● AVAILABLE DATA:
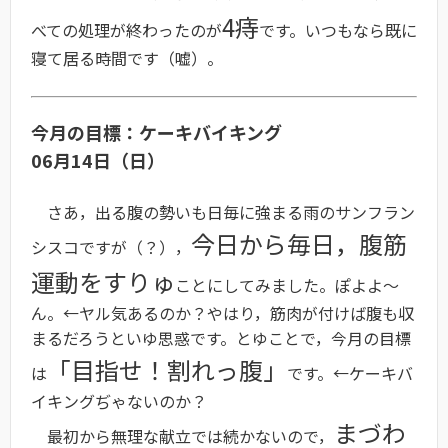
4痔
べての処理が終わったのが
です。いつもなら既に
寝て居る時間です（嘘）。
今月の目標：ケーキバイキング
06月14日（日）
さあ，出る腹の勢いも日毎に強まる雨のサンフラン
今日から毎日，腹筋
シスコですが（？），
運動をすりゅ
ことにしてみました。ぽよよ〜
ん。←ヤル気あるのか？やはり，筋肉が付けば腹も収
まるだろうといゆ思惑です。とゆことで，今月の目標
「目指せ！割れっ腹」
は
です。←ケーキバ
イキングぢゃないのか？
まづわ
最初から無理な献立では続かないので，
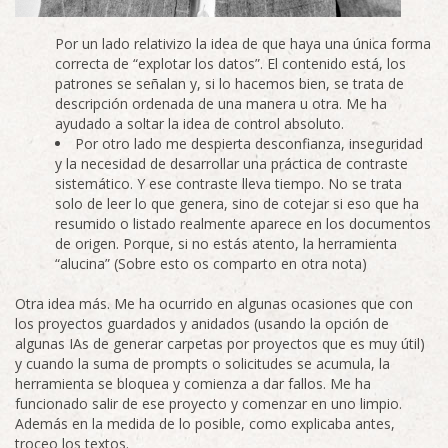
Por un lado relativizo la idea de que haya una única forma
correcta de “explotar los datos”. El contenido está, los
patrones se señalan y, si lo hacemos bien, se trata de
descripción ordenada de una manera u otra. Me ha
ayudado a soltar la idea de control absoluto.
Por otro lado me despierta desconfianza, inseguridad
y la necesidad de desarrollar una práctica de contraste
sistemático. Y ese contraste lleva tiempo. No se trata
solo de leer lo que genera, sino de cotejar si eso que ha
resumido o listado realmente aparece en los documentos
de origen. Porque, si no estás atento, la herramienta
“alucina” (Sobre esto os comparto en otra nota)
Otra idea más. Me ha ocurrido en algunas ocasiones que con
los proyectos guardados y anidados (usando la opción de
algunas IAs de generar carpetas por proyectos que es muy útil)
y cuando la suma de prompts o solicitudes se acumula, la
herramienta se bloquea y comienza a dar fallos. Me ha
funcionado salir de ese proyecto y comenzar en uno limpio.
Además en la medida de lo posible, como explicaba antes,
troceo los textos.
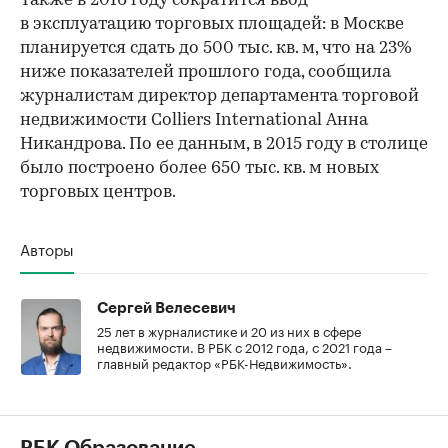
Также в 2016 году сократится ввод
в эксплуатацию торговых площадей: в Москве
планируется сдать до 500 тыс. кв. м, что на 23%
ниже показателей прошлого года, сообщила
журналистам директор департамента торговой
недвижимости Colliers International Анна
Никандрова. По ее данным, в 2015 году в столице
было построено более 650 тыс. кв. м новых
торговых центров.
Авторы
Сергей Велесевич
25 лет в журналистике и 20 из них в сфере
недвижимости. В РБК с 2012 года, с 2021 года –
главный редактор «РБК-Недвижимость».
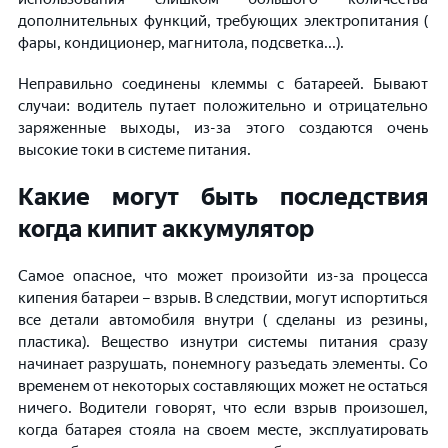
дополнительных функций, требующих электропитания (
фары, кондиционер, магнитола, подсветка...).
Неправильно соединены клеммы с батареей. Бывают
случаи: водитель путает положительно и отрицательно
заряженные выходы, из-за этого создаются очень
высокие токи в системе питания.
Какие могут быть последствия
когда кипит аккумулятор
Самое опасное, что может произойти из-за процесса
кипения батареи – взрыв. В следствии, могут испортиться
все детали автомобиля внутри ( сделаны из резины,
пластика). Вещество изнутри системы питания сразу
начинает разрушать, понемногу разъедать элементы. Со
временем от некоторых составляющих может не остаться
ничего. Водители говорят, что если взрыв произошел,
когда батарея стояла на своем месте, эксплуатировать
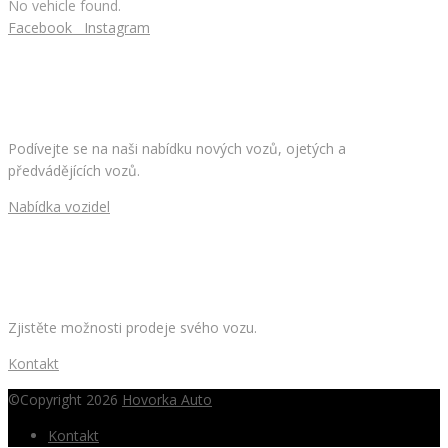
No vehicle found.
Facebook
Instagram
HLEDÁTE NOVÉ AUTO?
Podívejte se na naši nabídku nových vozů, ojetých a
předvádějících vozů.
Nabídka vozidel
CHCETE PRODAT SVÉ AUTO?
Zjistěte možnosti prodeje svého vozu.
Kontakt
©Copyright 2026
Hovorka Auto
Kontakt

● TASK: The output is the stretch above from the line with "временем от некоторых" through the line with "HLEDÁTE NOVÉ AUTO?", copied word for word with both ends kept and every picture dropped.

● YOUR RESPONSE:
временем от некоторых составляющих может не остаться
ничего. Водители говорят, что если взрыв произошел,
когда батарея стояла на своем месте, эксплуатировать
No vehicle found.
Facebook
Instagram
HLEDÁTE NOVÉ AUTO?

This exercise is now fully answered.